Location: Renton, WA
Subject: RE: A little different camera angle, Don ...

No Gold Wings in our camp.  Probably a TourGlide or similar... I can't remember now.  I saw very few metric bikes in Sturgis and most were crotch rocket styles.

And Cora, the pic was taken just before I left for the Bonneville Salt Flats.

Runner485
Posted 2008-03-21 4:20 PM (#14161 - in reply to #14140)


COMSUBBBS

Posts: 2673

Location: New Jersey
Subject: RE: Gold Wingers

Gee Dex....Just when I thought you were gonna purchase a crotch rocket....

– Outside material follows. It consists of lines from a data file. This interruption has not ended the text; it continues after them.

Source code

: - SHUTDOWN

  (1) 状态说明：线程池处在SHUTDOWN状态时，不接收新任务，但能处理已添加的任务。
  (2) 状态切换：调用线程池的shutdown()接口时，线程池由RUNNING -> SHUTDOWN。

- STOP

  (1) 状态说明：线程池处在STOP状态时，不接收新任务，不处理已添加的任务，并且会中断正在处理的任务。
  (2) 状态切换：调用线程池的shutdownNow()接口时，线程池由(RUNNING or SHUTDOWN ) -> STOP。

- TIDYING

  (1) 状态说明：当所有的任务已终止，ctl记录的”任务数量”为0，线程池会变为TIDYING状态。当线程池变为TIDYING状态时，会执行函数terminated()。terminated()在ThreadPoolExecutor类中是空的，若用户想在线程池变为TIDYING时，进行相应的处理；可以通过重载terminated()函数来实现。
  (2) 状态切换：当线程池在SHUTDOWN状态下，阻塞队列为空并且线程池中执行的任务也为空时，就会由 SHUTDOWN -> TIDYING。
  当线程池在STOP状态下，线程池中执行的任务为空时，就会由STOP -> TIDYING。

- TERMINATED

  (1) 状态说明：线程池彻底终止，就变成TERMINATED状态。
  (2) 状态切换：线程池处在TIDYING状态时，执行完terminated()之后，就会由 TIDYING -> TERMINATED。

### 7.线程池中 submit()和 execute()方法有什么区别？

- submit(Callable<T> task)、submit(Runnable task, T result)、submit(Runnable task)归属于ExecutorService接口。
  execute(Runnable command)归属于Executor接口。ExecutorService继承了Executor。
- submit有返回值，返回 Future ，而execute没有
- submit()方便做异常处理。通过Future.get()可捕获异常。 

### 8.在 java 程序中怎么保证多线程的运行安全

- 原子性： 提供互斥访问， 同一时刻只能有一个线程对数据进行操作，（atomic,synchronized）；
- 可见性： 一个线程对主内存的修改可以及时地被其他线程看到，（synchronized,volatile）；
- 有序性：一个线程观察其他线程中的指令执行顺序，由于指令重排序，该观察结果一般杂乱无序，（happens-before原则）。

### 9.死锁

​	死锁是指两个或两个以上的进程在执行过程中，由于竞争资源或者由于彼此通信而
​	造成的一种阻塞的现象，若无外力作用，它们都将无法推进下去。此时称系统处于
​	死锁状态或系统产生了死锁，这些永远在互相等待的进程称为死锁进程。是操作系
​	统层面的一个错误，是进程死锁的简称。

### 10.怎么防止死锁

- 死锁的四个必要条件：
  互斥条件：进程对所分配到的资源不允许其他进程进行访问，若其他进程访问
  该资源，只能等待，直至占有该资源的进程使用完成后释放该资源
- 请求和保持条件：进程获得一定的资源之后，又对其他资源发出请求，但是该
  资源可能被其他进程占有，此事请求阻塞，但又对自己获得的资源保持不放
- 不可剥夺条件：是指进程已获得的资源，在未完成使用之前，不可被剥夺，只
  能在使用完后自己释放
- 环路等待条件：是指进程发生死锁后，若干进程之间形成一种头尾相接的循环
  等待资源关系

Edited by Runner485 2008-03-23 5:32 AM
Corabelle
Posted 2008-03-21 9:29 PM (#14174 - in reply to #14160)


COMSUBBBS

Posts: 2561

Location: Rapid City, SD
Subject: Don,

Have I seen that T-shirt before?

Cora
Smiley
Posted 2008-03-24 1:28 PM (#14239 - in reply to #14127)
Great Sage of the Sea

Posts: 811

Location: NW Connecticut
Subject: RE: here's another 1,000 words

Don Gentry - 2008-03-20 6:10 PM

Hog or Tupperware - your choice


I love it.. My Son rides Ducatis he has 2 Italian stallions in his garage..One of which is a 20 grand race bike..
He races when he's home at a big track somewhere in the woods of VA.. Nice bikes but they're sportbikes and for the life of me I don't know how he can ride them in that semi prone position?? They do sound sweet though... like Harleys on steroids.. Anyway he makes fun of us HD cruiser dudes from time to time..
He'll say if I wanted to ride a couch I'd stay at home.. I usually respond "if you need to ask you won't understand"..
I like the "Hog or Tupperware".. May I borrow it???
Smiley
Posted 2008-03-24 1:29 PM (#14240 - in reply to #14127)
Great Sage of the Sea

Posts: 811

Location: NW Connecticut
Subject: RE: here's another 1,000 words

Don Gentry - 2008-03-20 6:10 PM

Hog or Tupperware - your choice


I love it.. My Son rides Ducatis he has 2 Italian stallions in his garage..One of which is a 20 grand race bike..
He races when he's home at a big track somewhere in the woods of VA.. Nice bikes but they're sportbikes and for the life of me I don't know how he can ride them in that semi prone position?? They do sound sweet though... like Harleys on steroids.. Anyway he makes fun of us HD cruiser dudes from time to time..
He'll say if I wanted to ride a couch I'd stay at home.. I usually respond "if you need to ask you won't understand"..
I like the "Hog or Tupperware".. May I borrow it???